Assigned task ->
Beneath this task are records; print exactly the stretch of them from the line with "thumb ip: (290, 1168)" through the line with "thumb cmc: (559, 362)", both ends included.

===============

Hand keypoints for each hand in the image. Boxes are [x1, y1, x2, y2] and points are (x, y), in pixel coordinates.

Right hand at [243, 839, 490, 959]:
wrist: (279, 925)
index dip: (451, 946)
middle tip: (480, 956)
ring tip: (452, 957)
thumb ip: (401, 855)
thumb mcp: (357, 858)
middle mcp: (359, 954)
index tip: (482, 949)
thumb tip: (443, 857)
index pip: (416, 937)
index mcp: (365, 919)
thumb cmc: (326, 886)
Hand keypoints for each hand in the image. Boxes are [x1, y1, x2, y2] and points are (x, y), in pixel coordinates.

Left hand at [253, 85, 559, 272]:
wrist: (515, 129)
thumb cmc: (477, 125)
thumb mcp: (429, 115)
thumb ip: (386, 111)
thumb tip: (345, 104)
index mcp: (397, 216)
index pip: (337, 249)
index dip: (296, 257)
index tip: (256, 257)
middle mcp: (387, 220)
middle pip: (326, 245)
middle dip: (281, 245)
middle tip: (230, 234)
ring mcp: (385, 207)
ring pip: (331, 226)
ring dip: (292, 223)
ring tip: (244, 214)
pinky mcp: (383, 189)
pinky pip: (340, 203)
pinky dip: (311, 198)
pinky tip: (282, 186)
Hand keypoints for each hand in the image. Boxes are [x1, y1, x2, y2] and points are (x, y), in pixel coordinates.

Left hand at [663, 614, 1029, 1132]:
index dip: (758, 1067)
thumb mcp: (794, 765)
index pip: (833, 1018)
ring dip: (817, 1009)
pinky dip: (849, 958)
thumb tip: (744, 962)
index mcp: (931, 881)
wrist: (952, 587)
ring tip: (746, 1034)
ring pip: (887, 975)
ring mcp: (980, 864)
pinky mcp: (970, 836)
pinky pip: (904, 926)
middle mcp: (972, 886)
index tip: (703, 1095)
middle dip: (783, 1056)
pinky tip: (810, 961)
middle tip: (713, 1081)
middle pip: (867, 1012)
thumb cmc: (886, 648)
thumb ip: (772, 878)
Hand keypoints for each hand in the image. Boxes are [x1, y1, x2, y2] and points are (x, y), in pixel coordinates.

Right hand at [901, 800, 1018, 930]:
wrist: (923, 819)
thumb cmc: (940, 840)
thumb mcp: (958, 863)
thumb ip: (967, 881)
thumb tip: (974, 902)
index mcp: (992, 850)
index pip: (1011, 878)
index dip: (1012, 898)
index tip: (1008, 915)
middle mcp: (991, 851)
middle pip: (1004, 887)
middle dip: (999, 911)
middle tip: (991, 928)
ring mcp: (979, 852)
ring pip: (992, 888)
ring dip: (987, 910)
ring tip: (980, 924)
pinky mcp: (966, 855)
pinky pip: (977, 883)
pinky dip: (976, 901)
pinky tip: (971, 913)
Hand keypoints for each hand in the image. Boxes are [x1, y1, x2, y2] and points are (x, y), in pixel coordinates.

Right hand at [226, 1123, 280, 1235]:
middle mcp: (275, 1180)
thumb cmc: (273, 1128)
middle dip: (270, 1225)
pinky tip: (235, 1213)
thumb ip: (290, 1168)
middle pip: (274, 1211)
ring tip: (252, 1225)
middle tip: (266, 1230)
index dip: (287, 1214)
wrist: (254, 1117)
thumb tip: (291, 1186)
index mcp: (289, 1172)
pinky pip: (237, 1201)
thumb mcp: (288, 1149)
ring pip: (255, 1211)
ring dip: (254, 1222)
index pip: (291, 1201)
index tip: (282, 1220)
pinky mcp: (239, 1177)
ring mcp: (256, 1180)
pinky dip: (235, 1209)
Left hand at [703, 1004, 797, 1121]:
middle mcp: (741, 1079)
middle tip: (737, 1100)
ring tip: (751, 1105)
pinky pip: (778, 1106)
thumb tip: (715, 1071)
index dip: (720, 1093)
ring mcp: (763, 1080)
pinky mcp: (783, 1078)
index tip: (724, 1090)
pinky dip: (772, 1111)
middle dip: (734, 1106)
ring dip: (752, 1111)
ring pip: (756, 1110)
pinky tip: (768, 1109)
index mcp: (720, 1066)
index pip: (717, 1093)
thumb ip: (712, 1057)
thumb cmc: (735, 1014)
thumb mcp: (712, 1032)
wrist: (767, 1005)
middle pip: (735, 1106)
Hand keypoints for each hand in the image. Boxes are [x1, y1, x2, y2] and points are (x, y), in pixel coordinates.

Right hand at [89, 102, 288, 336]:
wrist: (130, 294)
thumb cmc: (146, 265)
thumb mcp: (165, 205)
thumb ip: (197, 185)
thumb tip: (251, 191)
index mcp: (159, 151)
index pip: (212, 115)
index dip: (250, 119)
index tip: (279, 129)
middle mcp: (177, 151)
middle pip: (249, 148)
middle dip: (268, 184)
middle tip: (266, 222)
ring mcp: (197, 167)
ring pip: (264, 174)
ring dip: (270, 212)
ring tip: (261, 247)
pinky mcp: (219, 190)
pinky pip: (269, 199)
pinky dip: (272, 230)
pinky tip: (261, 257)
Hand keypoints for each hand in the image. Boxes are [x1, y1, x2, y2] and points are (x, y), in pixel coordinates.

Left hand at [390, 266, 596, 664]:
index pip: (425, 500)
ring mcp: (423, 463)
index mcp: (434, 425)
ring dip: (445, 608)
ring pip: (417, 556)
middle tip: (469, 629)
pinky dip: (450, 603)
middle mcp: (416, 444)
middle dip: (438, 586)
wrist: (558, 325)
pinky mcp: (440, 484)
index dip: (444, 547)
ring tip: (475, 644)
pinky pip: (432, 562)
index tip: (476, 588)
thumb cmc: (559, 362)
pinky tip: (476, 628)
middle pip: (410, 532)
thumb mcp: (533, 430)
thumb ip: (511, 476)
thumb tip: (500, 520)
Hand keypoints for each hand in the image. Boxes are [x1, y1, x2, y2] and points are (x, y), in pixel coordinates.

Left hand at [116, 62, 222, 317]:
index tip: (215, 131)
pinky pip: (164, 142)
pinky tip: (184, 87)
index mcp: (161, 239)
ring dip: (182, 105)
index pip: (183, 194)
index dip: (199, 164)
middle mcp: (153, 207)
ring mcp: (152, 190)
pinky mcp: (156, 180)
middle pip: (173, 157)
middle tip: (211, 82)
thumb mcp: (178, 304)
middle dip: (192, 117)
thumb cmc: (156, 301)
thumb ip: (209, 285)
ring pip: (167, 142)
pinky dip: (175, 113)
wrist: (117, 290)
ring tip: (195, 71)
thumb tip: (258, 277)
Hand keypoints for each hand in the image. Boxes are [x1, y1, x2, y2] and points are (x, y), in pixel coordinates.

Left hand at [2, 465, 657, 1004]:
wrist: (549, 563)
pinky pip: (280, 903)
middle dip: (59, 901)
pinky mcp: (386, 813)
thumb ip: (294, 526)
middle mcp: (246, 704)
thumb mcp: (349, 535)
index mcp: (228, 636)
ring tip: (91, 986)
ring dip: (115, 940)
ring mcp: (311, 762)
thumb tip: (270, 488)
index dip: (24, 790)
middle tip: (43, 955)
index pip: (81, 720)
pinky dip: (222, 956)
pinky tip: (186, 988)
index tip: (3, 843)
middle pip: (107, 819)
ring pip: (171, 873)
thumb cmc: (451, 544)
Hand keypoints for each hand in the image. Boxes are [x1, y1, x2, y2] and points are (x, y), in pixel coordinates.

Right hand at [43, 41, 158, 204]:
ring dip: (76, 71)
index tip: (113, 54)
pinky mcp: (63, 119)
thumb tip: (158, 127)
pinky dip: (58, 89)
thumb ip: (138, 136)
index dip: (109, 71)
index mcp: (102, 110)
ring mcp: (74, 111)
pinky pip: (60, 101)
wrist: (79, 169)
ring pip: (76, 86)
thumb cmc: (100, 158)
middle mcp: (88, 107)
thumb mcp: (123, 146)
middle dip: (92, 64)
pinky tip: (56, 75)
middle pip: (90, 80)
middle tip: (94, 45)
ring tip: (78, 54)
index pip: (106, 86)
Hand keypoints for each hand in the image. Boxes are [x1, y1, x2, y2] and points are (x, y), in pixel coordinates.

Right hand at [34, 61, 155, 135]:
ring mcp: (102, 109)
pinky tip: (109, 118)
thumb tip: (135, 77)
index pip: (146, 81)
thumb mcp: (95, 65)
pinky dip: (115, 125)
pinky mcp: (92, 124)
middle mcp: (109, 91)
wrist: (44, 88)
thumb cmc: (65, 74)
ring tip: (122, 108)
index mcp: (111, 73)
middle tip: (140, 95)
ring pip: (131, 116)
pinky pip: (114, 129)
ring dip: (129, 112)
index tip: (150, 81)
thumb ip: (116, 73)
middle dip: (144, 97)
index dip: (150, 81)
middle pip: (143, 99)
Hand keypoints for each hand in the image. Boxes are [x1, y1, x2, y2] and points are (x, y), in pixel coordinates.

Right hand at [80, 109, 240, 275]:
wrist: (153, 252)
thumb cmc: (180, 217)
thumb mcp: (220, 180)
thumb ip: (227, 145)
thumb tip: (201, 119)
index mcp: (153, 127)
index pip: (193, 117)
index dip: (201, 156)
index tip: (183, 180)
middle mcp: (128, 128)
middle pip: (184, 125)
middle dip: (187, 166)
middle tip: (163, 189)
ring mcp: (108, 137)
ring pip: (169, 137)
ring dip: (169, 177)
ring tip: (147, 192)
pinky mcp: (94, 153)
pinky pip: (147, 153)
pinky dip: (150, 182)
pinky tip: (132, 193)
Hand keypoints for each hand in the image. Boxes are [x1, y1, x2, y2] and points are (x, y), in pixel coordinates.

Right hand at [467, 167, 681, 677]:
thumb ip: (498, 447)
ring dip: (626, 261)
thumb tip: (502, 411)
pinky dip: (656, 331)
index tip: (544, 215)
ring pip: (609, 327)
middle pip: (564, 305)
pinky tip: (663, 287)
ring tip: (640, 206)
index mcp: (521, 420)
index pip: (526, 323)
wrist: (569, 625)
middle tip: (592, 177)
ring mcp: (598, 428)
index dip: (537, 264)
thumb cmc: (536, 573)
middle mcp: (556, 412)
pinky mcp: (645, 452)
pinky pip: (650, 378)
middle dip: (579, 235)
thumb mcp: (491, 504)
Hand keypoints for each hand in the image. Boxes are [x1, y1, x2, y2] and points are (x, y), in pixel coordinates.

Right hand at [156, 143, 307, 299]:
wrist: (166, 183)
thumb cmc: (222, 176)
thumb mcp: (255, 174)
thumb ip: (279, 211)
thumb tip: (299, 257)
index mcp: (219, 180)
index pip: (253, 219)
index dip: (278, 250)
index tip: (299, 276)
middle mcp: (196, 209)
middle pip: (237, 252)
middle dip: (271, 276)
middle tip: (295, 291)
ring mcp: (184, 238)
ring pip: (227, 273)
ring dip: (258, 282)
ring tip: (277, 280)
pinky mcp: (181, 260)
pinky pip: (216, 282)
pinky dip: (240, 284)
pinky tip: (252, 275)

===============

Task response ->
thumb ip: (290, 1168)
middle pip: (274, 1211)
ring tip: (252, 1225)
middle tip: (266, 1230)
index dip: (287, 1214)
wrist: (254, 1117)
thumb tip: (291, 1186)
index mcp: (289, 1172)
pinky pip: (237, 1201)
thumb mcp: (288, 1149)
ring pip: (255, 1211)
ring dip: (254, 1222)
index pip: (291, 1201)
index tip: (282, 1220)
pinky mcp: (239, 1177)
ring mcp: (256, 1180)
pinky dip: (235, 1209)
Left hand at [703, 1004, 797, 1121]:
middle mcp: (741, 1079)
middle tip: (737, 1100)
ring tip: (751, 1105)
pinky pip: (778, 1106)
thumb tip: (715, 1071)
index dip: (720, 1093)
ring mcp: (763, 1080)
pinky mcp: (783, 1078)
index tip: (724, 1090)
pinky dip: (772, 1111)
middle dip: (734, 1106)
ring dip: (752, 1111)
ring pip: (756, 1110)
pinky tip: (768, 1109)
index mcp: (720, 1066)
index pip: (717, 1093)
thumb ip: (712, 1057)
thumb cmc: (735, 1014)
thumb mcp: (712, 1032)
wrist: (767, 1005)
middle pip: (735, 1106)
Hand keypoints for each hand in the image. Boxes are [x1, y1, x2, y2] and points are (x, y), in pixel coordinates.

Right hand at [89, 102, 288, 336]:
wrist: (130, 294)
thumb cmc: (146, 265)
thumb mcp: (165, 205)
thumb ip: (197, 185)
thumb tip: (251, 191)
index mcp: (159, 151)
index pip: (212, 115)
index dip: (250, 119)
index tip: (279, 129)
middle mcp: (177, 151)
middle pip: (249, 148)
middle dip: (268, 184)
middle tip: (266, 222)
ring mcp: (197, 167)
ring pip: (264, 174)
ring dip: (270, 212)
ring tip: (261, 247)
pinky mcp: (219, 190)
pinky pip: (269, 199)
pinky dip: (272, 230)
pinky tip: (261, 257)
Hand keypoints for each hand in the image. Boxes are [x1, y1, x2, y2] and points are (x, y), in pixel coordinates.

Left hand at [390, 266, 596, 664]:
index pip: (425, 500)
ring mcp: (423, 463)
index mcp: (434, 425)
ring dip: (445, 608)
ring pip: (417, 556)
middle tip: (469, 629)
pinky dip: (450, 603)
middle mcp: (416, 444)
middle dip: (438, 586)
wrist: (558, 325)
pinky mcp: (440, 484)
index dip: (444, 547)
ring tip: (475, 644)
pinky pip: (432, 562)
index tip: (476, 588)
thumb cmc: (559, 362)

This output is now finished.